Exercise description:
Give again, word for word, every line below from the one that has "Accessing UniFormat through The Construction" through the one that has "Static downloads lose", both included, and no others.

═══ Source material

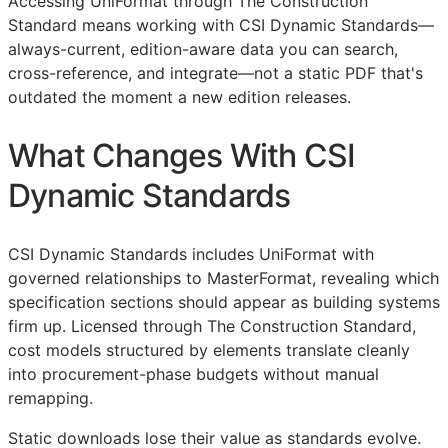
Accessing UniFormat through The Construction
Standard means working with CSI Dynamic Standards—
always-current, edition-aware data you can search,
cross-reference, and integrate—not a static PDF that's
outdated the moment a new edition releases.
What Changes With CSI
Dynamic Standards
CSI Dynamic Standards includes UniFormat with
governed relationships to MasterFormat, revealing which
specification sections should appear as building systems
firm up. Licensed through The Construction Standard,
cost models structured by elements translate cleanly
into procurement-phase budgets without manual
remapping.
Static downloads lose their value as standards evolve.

══════
═══ Source material

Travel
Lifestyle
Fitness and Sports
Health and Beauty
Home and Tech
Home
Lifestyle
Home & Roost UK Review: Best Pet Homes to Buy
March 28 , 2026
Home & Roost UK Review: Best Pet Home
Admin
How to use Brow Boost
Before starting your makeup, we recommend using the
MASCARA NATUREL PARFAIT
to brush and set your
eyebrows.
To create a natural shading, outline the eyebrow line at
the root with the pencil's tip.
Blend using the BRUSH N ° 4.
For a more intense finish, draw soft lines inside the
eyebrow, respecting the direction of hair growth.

══════

Answer section:
Accessing UniFormat through The Construction
Standard means working with CSI Dynamic Standards—
always-current, edition-aware data you can search,
cross-reference, and integrate—not a static PDF that's
outdated the moment a new edition releases.
What Changes With CSI
Dynamic Standards
CSI Dynamic Standards includes UniFormat with
governed relationships to MasterFormat, revealing which
specification sections should appear as building systems
firm up. Licensed through The Construction Standard,
cost models structured by elements translate cleanly
into procurement-phase budgets without manual
remapping.
Static downloads lose their value as standards evolve.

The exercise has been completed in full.